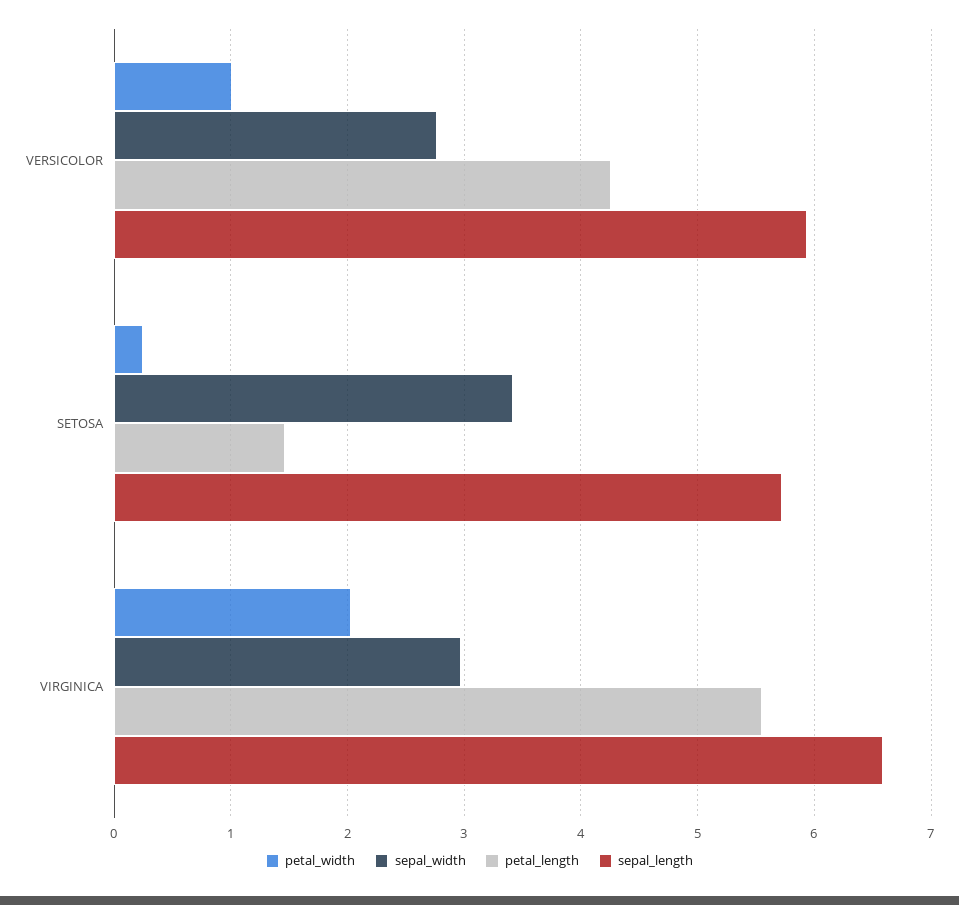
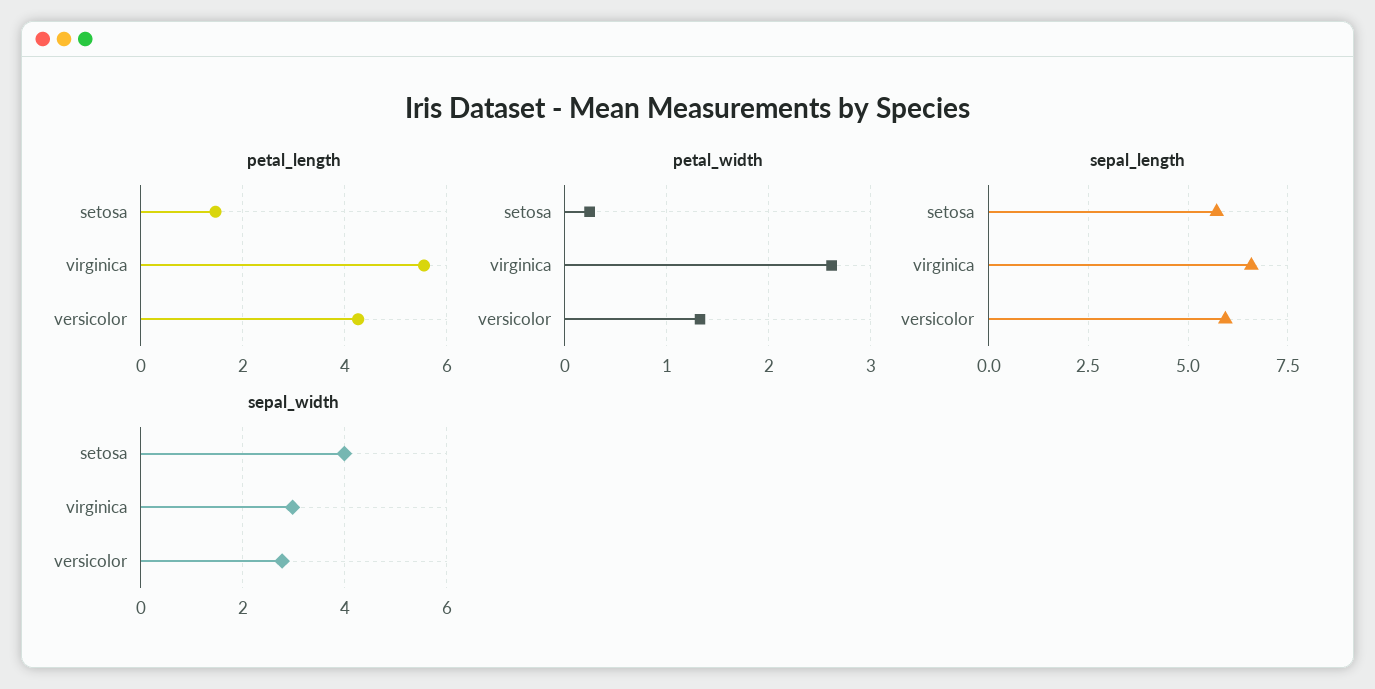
  {
    "petal_width": {
-     "VERSICOLOR": 1,
+     "VERSICOLOR": 1.3,
      "SETOSA": 0.2,
-     "VIRGINICA": 2
+     "VIRGINICA": 2.6
    },
    "sepal_width": {
      "VERSICOLOR": 2.8,
-     "SETOSA": 3.4,
+     "SETOSA": 4,
      "VIRGINICA": 3
    },
    "petal_length": {
      "VERSICOLOR": 4.3,
      "SETOSA": 1.5,
      "VIRGINICA": 5.6
    },
    "sepal_length": {
      "VERSICOLOR": 5.9,
      "SETOSA": 5.7,
      "VIRGINICA": 6.6
    }
  }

####

▸ **Task details**
Keep every word of the material exactly as given. Drop the pictures.

▸ **Answer to this problem**
  {
    "petal_width": {
-     "VERSICOLOR": 1,
+     "VERSICOLOR": 1.3,
      "SETOSA": 0.2,
-     "VIRGINICA": 2
+     "VIRGINICA": 2.6
    },
    "sepal_width": {
      "VERSICOLOR": 2.8,
-     "SETOSA": 3.4,
+     "SETOSA": 4,
      "VIRGINICA": 3
    },
    "petal_length": {
      "VERSICOLOR": 4.3,
      "SETOSA": 1.5,
      "VIRGINICA": 5.6
    },
    "sepal_length": {
      "VERSICOLOR": 5.9,
      "SETOSA": 5.7,
      "VIRGINICA": 6.6
    }
  }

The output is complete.